L’une des autres polémiques autour du service, c’est a contrario celle autour de l’exemption du service militaire. “Pourquoi celle-ci ne serait-elle réservée qu’à une minorité privilégiée ?” déclarent de nombreux coréens face à la polémique qui a partagé le monde de l’industrie musicale lorsque plusieurs politiciens ont suggéré que les BTS, après avoir activement participé à la diffusion de la culture coréenne à l’étranger, devraient en être exemptés pour grand service rendu à la nation. En d’autres termes, il est difficile de limiter les contours de ce qui doit être considéré comme suffisant et légitime pour justifier l’exemption d’un service. C’est d’ailleurs le milieu du divertissement qui est le plus touché par ces polémiques. Effectivement, beaucoup pensent que les artistes, qui doivent par conséquent mettre entre parenthèses leurs carrières musicales pendant deux longues années, repoussent sans cesse l’heure du départ pour bénéficier d’un traitement de faveur et accéder à des postes plus “faciles”, dans l’administration publique, en raison de leur incapacité à satisfaire les critères de recrutements pour le service actif. Le choix à faire implique donc un jugement de la part des fans mais aussi de la société, car le service militaire permet bien souvent à la personne d’être légitimée ou non dans la société coréenne et d’y trouver par là sa place plus facilement.
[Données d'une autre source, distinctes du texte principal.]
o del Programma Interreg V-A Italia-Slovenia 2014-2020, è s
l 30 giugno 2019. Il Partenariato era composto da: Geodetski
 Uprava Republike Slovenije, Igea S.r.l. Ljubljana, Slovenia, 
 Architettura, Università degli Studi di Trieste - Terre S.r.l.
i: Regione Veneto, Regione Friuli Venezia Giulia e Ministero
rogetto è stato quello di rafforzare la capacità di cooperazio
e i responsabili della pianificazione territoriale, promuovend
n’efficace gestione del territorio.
Enfin la dernière problématique et peut-être la plus ambiguë qui pousse à se demander si la conscription doit être toujours maintenue tient surtout de l’aspect diplomatique. En effet, il faut bien comprendre que le service militaire est une préparation à une réaction de défense et d’attaque en cas de catastrophe naturelle ou sanitaire mais aussi en cas de guerre. Le maintien de cette obligation en Corée pousse les spécialistes à se demander si il ne s’agit pas là d’une prévention évidente de la Corée du Sud face à de potentiels conflits. A l’heure par exemple où les relations avec le Japon n’ont jamais été au plus bas, il est commun de se demander si la Corée ne souhaite pas conserver ce mécanisme de défense. Il est vrai que le Japon s’est récemment rapproché de la Corée du Nord, mais a montré sa réticence vis-à-vis de rapprochements diplomatiques avec la Corée du Sud. Les spécialistes se demandent alors si il ne s’agit pas là d’un signe évident d’instabilité diplomatique sur la scène internationale.
En bref, le service militaire coréen fascine parce qu’il faut comprendre qu’il est étrange et paradoxal dans cette société coréenne pourtant de plus en plus puissante, de plus en plus construite, avec une diplomatie culturelle assumée et assurée, et un attrait pour elle qui la propulse sur le devant de la scène.